The other day I came across this article, published earlier in April by The Guardian. It’s well worth a read. The central point is that for the first time women are rivaling men in science fiction and fantasy, both as writers and as fans. As Sarah Hughes puts it: “A generation of readers raised on Harry Potter has had a knock-on effect on demand for fantasy fiction, and left publishers scrambling to sign up women.”
“There’s been a real sea change in the last five or six years. Not only are more women buying into and reading fantasy but we’re also seeing more female fantasy authors get recognition,” said Julie Crisp, editorial director at Tor UK, Pan Macmillan’s science fiction, fantasy and horror imprint.
I have been reading sci-fi and fantasy books for as long as I can remember – over 20 years, and it is refreshing to see that the publishing industry is no longer afraid to publish a book in a traditionally ‘male’ genre. I wonder how many manuscripts were passed over in the last 50 years because of the belief that men wouldn’t read a sci-fi or fantasy book written by a female author. JK Rowling published the Harry Potter series using the initials ‘JK’, rather than her actual name of Joanne Rowling (no middle name) because her publisher thought that her audience would be largely male and would be put off if they knew she was a woman. (Source: interview with Oprah Winfrey). The irony is that the Harry Potter series has an almost universal appeal, and just as many (if not more) female fans, with JK Rowling herself being a vocal advocate for equal opportunities of all kinds.
And it’s not just female writers that we’re seeing more of. More and more books are featuring female characters as the lead. Again, this is all for the good – but this is where I have something to add to the Guardian article. I think that we need more than just more female authors and more female protagonists. What we need are books that have whole supporting casts that feature woman just as often as they feature men.
Take, for example, the Black Magician Series by Trudi Canavan. Now, I absolutely love these books. I think they’re brilliantly written, exciting, and they were one of the first fantasy novels I ever came across to openly discuss homosexuality in a positive way – AND the lead character is female. That said, Sonea is the only well-rounded and complete female character in the book. The supporting cast is almost entirely made up of men – and the few women who do make it into it are shells of characters, or stereotypes. It doesn’t negate the value of the book – Sonea’s story is powerful precisely because the world is against her, and that includes being an isolated woman in a male-dominated world. I’ve not read any interviews with Canavan, and don’t know if she made a conscious choice to set it up that way or if it was an unconscious development.

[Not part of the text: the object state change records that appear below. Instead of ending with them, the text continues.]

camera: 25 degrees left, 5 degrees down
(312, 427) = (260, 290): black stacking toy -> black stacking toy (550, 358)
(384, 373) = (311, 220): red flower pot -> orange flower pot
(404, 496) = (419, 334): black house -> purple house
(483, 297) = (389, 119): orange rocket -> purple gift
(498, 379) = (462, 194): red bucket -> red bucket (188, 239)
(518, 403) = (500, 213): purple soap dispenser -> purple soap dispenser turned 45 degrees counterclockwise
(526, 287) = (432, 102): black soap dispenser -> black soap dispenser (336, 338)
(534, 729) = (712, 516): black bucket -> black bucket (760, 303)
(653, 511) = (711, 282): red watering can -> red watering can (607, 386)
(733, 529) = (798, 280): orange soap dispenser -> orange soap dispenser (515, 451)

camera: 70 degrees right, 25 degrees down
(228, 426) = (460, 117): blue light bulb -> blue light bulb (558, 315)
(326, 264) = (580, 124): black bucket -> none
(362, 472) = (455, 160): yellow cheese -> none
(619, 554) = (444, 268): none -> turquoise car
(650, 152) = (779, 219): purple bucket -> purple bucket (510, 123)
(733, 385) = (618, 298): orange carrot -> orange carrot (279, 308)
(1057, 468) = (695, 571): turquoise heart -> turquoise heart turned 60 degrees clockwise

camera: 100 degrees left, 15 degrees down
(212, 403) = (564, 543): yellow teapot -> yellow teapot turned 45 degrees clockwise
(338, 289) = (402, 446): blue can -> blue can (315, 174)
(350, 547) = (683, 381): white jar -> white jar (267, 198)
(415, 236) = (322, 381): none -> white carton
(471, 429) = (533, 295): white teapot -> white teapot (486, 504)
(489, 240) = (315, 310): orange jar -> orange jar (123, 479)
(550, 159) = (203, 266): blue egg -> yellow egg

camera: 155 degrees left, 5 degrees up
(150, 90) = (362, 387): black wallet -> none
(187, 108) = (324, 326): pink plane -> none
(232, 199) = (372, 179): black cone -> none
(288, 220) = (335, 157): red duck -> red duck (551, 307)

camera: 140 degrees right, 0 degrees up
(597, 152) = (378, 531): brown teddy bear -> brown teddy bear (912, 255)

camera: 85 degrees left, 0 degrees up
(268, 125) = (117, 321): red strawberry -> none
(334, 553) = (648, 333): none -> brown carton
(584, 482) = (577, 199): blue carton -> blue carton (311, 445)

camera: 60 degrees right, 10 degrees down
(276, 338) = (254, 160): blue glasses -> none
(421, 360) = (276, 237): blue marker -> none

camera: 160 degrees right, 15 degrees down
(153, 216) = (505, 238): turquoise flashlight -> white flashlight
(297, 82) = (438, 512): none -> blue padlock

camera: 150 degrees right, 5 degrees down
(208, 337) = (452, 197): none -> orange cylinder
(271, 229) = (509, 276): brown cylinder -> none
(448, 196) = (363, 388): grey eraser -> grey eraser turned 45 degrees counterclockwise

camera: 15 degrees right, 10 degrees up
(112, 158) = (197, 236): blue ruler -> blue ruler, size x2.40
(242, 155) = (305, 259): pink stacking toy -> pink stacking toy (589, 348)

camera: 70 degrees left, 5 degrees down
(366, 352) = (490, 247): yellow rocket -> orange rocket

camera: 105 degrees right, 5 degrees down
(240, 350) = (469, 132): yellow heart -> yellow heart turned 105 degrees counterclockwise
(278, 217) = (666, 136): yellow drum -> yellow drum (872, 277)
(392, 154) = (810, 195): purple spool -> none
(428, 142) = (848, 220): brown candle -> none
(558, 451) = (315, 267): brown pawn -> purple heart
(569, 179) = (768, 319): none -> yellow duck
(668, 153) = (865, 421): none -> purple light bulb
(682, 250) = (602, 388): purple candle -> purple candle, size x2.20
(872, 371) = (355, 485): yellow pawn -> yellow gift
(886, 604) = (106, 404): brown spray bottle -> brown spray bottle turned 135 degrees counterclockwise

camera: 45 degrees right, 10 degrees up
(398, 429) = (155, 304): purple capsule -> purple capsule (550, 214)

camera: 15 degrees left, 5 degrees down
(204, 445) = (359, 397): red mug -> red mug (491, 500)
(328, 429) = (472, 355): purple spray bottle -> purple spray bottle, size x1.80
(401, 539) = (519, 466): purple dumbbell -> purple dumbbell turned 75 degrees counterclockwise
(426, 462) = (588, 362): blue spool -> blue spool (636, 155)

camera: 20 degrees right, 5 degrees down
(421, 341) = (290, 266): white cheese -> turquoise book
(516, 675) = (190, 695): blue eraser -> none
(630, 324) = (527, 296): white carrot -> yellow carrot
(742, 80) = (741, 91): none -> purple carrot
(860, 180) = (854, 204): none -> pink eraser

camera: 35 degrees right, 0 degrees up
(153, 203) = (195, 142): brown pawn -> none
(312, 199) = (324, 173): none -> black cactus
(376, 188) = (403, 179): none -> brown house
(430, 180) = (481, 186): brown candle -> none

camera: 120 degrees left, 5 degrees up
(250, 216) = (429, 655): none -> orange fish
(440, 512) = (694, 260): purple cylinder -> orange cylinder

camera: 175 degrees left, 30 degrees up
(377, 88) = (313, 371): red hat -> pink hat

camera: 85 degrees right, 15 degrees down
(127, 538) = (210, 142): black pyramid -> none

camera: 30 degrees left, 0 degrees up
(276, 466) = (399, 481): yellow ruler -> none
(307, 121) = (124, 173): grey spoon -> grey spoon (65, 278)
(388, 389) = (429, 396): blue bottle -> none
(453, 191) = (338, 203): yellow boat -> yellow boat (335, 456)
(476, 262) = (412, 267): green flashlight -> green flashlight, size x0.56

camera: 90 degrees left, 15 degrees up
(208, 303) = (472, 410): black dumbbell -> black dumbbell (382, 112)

If I look through the books I’ve read in the last year or so, I can see the same pattern repeating itself: the Throne of Glass series by Sarah J Maas; The Emperor’s Edge series by Lindsay Buroker; the True Blood series by Charlaine Harris (the books, rather than the TV series), the Divergent series by Veronica Roth, all feature strong female lead characters, written by female authors but surrounded by a largely male supporting cast. Where there are other female characters they far too often end up as stereotypes or caricatures without a developed sense of personality.
This is by no means an exhaustive analysis – do any of you know of books that contradict this? I’d love to read them.
My point, more than anything, is that we can’t just stop at having more female writers and more female heroes – we need to have a variety of characters who are well-developed, and not automatically assumed to be male. This goes for any men writing sci-fi and fantasy too – don’t stick to writing men because that’s what you’re comfortable with. Women shouldn’t be a token presence in these books – they should be as present, varied, and diverse as they are in real life.